After a thorough bibliographic study of the current state of the art, the developments will include the design of high-impedance surfaces at the three frequency bands cited above and an experimental demonstration at 6 GHz and possibly at 60 GHz.
Deployment of distributed consensus protocols on blockchains with Smart Contract
The aim is to implement various distributed consensus protocols on both public and private blockchain platforms supporting Smart Contracts technology. The techniques based on Proof-of-Stake and token management will be analyzed and their level of security will be evaluated in terms of energy consumption and quality of the distribution of the trust in the system. The techniques to verify the transactions of the blockchain Ethereum will be implemented, as well as other algorithms, lighter and that consume less energy, dedicated to "private" blockchains where users are authenticated. The platform Hyperledger will be used to test the various distributed consensus protocols. New algorithms will be proposed and the solutions will be deployed for applications in the field of the Internet of Things.

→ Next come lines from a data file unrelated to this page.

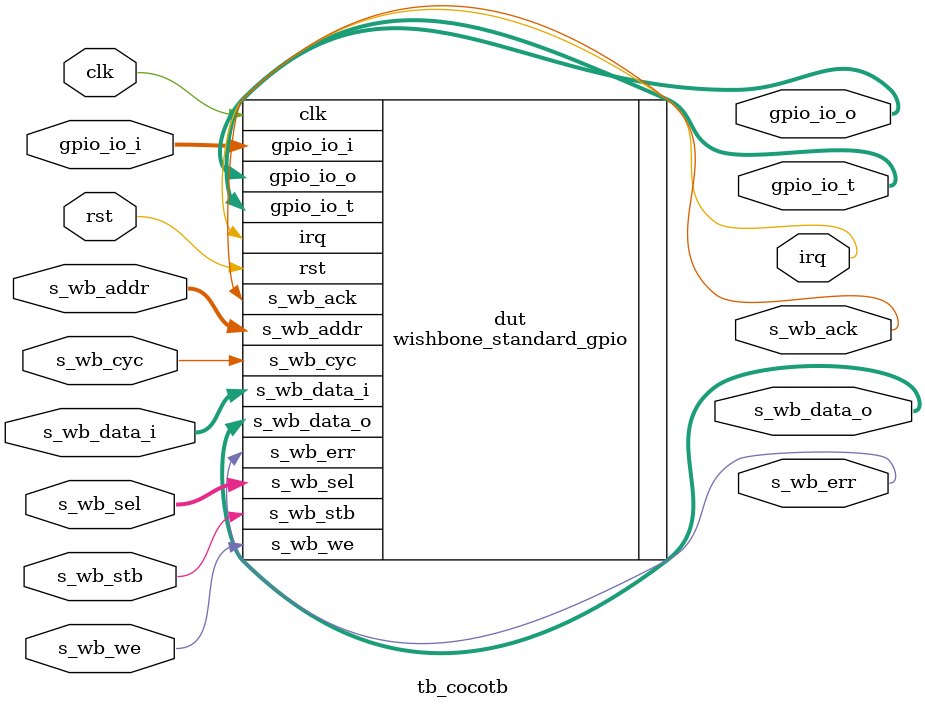
<source format=v>

`timescale 1ns/100ps

/*
 * Module: tb_cocotb
 *
 * Wishbone Stanard based GPIO communications device.
 *
 * Parameters:
 *
 *   ADDRESS_WIDTH   - Width of the uP address port, max 32 bit.
 *   BUS_WIDTH       - Width of the uP bus data port.
 *   GPIO_WIDTH      - Width of the GPIO for inputs and outputs
 *   IRQ_ENABLE      - Enable interrupt
 *
 * Ports:
 *
 *   clk            - Clock for all devices in the core
 *   rst            - Positive reset
 *   s_wb_cyc       - Bus Cycle in process
 *   s_wb_stb       - Valid data transfer cycle
 *   s_wb_we        - Active High write, low read
 *   s_wb_addr      - Bus address
 *   s_wb_data_i    - Input data
 *   s_wb_sel       - Device Select
 *   s_wb_ack       - Bus transaction terminated
 *   s_wb_data_o    - Output data
 *   s_wb_err       - Active high when a bus error is present
 *   irq            - Interrupt when data is received
 *   gpio_io_i      - Input for GPIO
 *   gpio_io_o      - Output for GPIO
 *   gpio_io_t      - Tristate for GPIO
 */
module tb_cocotb #(
    parameter ADDRESS_WIDTH = 32,
    parameter BUS_WIDTH     = 4,
    parameter GPIO_WIDTH    = 32,
    parameter IRQ_ENABLE    = 0
  )
  (
    input                       clk,
    input                       rst,
    input                       s_wb_cyc,
    input                       s_wb_stb,
    input                       s_wb_we,
    input   [ADDRESS_WIDTH-1:0] s_wb_addr,
    input   [BUS_WIDTH*8-1:0]   s_wb_data_i,
    input   [BUS_WIDTH-1:0]     s_wb_sel,
    output                      s_wb_ack,
    output  [BUS_WIDTH*8-1:0]   s_wb_data_o,
    output                      s_wb_err,
    output                      irq,
    input   [GPIO_WIDTH-1:0]    gpio_io_i,
    output  [GPIO_WIDTH-1:0]    gpio_io_o,
    output  [GPIO_WIDTH-1:0]    gpio_io_t
  );

  // fst dump command
  initial begin
    $dumpfile ("tb_cocotb.fst");
    $dumpvars (0, tb_cocotb);
    #1;
  end
  
  //Group: Instantiated Modules

  /*
   * Module: dut
   *
   * Device under test, wishbone_standard_gpio
   */
  wishbone_standard_gpio #(
    .ADDRESS_WIDTH(ADDRESS_WIDTH),
    .BUS_WIDTH(BUS_WIDTH),
    .GPIO_WIDTH(GPIO_WIDTH),
    .IRQ_ENABLE(IRQ_ENABLE)
  ) dut (
    .clk(clk),
    .rst(rst),
    .s_wb_cyc(s_wb_cyc),
    .s_wb_stb(s_wb_stb),
    .s_wb_we(s_wb_we),
    .s_wb_addr(s_wb_addr),
    .s_wb_data_i(s_wb_data_i),
    .s_wb_sel(s_wb_sel),
    .s_wb_ack(s_wb_ack),
    .s_wb_data_o(s_wb_data_o),
    .s_wb_err(s_wb_err),
    .irq(irq),
    .gpio_io_i(gpio_io_i),
    .gpio_io_o(gpio_io_o),
    .gpio_io_t(gpio_io_t)
  );
  
endmodule


</source>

Nano-silicon based negative composite electrode for lithium-ion batteries
With the aim of improving the battery type lithium-ion batteries, many works are devoted to research of new materials for the manufacturing of high-capacity electrodes. Silicon is an attractive material as an element of negative electrode instead of graphitic carbon with its high capacity that can theoretically reach almost 3579 mAh/g (Li15Si4, ten times more than the graphite (372 mAh / g, LiC6) . However, one major problem that has prevented the development of such electrodes is the high coefficient of volumetric expansion of silicon which leads to rapid degradation of the material (cracked, spraying the electrode ,....) and its performance. In this context, the work of post-doc will be to explore the electrochemical performance of negative electrodes prepared from silicon nanoparticles synthesized by laser pyrolysis CEA. The work will be to incorporate nanoparticles in a negative composite electrode and test its performance. The understanding work will be focused on the dual influence of nanostructuration of silicon particles and of the composition / implementation of the composite electrode on the performance. Thus, this work will be located at the junction of two CEA laboratory specialists from both key points of the study (Synthesis in Saclay, development and characterization of batteries in Grenoble).
Nanoimprint process development on flexible substrate for electronic and optical applications
This subject aims to develop specific nanoimprint processes for various materials and to apply them to the realization of various components on plastic film. Several themes will be addressed through different materials, on the substrate itself or on a more or less thin layer deposited on a flexible plastic film. An incomplete list of these materials is presented below. They correspond to various potential applications. In the field of electronics, printing processes of dielectric materials will be studied. Particular substrates are also pressed for the creation of OTFT. In the field of optics, the structuring of several conducting polymers with special optical properties is considered for various applications. Some of these polymers belong to the family of PEDOT used also in the field of photovoltaics. The multilayer structure of polymers will be explored for the realization of 3D structures.
Finally, the ability to print polymer films loaded nanoparticles will also analyzed.